## Passage
Events from the year 1916 in Ireland.

Events
14 February – John Redmond is re-elected Chairman of the Irish Parliamentary Party in Dublin.
29 February – the week-long Derry Feis opens in the city.
 21 March – a crowd attacks Sinn Féin's Tullamore headquarters; three police are injured.
20–21 April – the German-controlled cargo steamer , masquerading as , is intercepted by the Royal Navy and scuttled following an unsuccessful attempt to land arms for the Irish Volunteers in Tralee Bay.
21 April – Roger Casement and two others are arrested at Banna Strand, County Kerry, for attempting to land arms and ammunition.
22 April – Eoin MacNeill, Chief of Staff of the Irish Volunteers cancels all manoeuvres of Volunteers planned for the following day.
23 April – Easter Sunday: the military council of the Irish Republican Brotherhood meets at Liberty Hall and decides to begin the planned insurrection at noon the next day. The Proclamation of the Republic is signed by the seven leaders in the name of the Provisional Government of the Irish Republic. Volunteers from Belfast and County Cork begin manoeuvres but return home.

## Required task
Name every individual person mentioned by name in the timeline of 1916 events in Ireland.

## Stored data
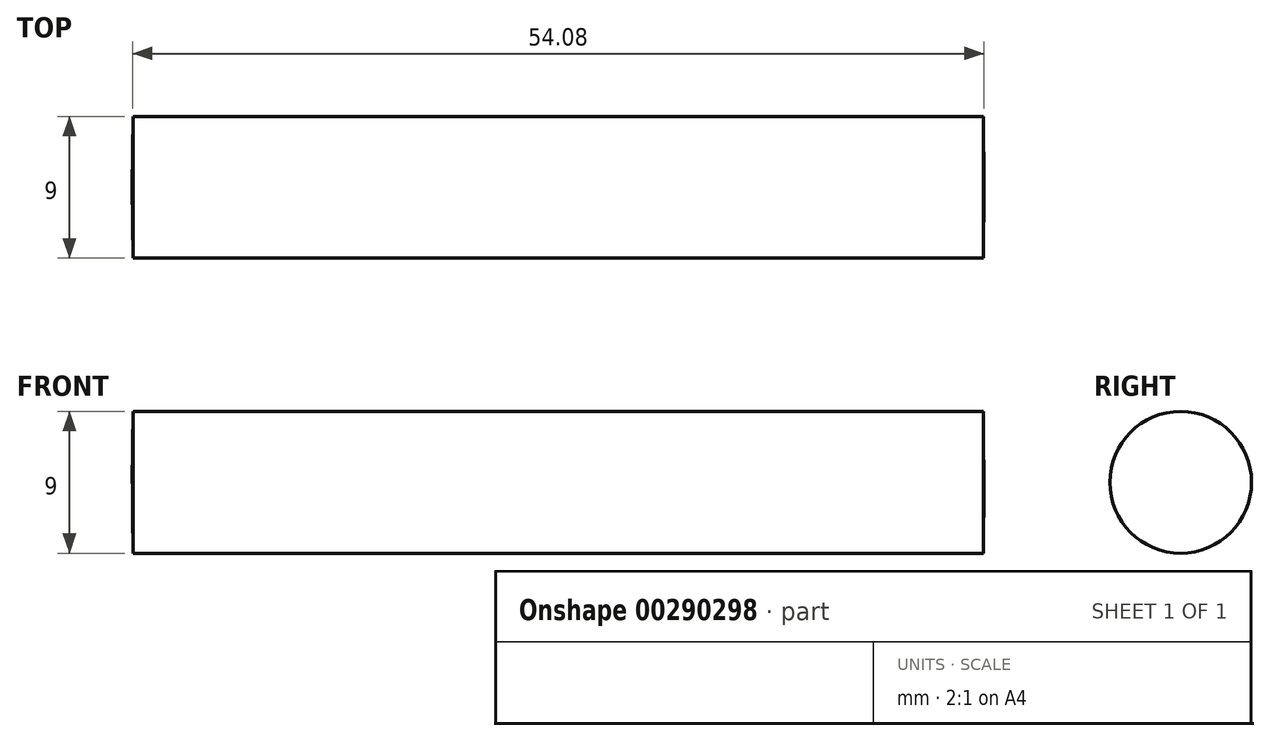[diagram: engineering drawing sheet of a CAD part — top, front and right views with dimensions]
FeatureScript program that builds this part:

## Exercise result
John Redmond, Roger Casement, Eoin MacNeill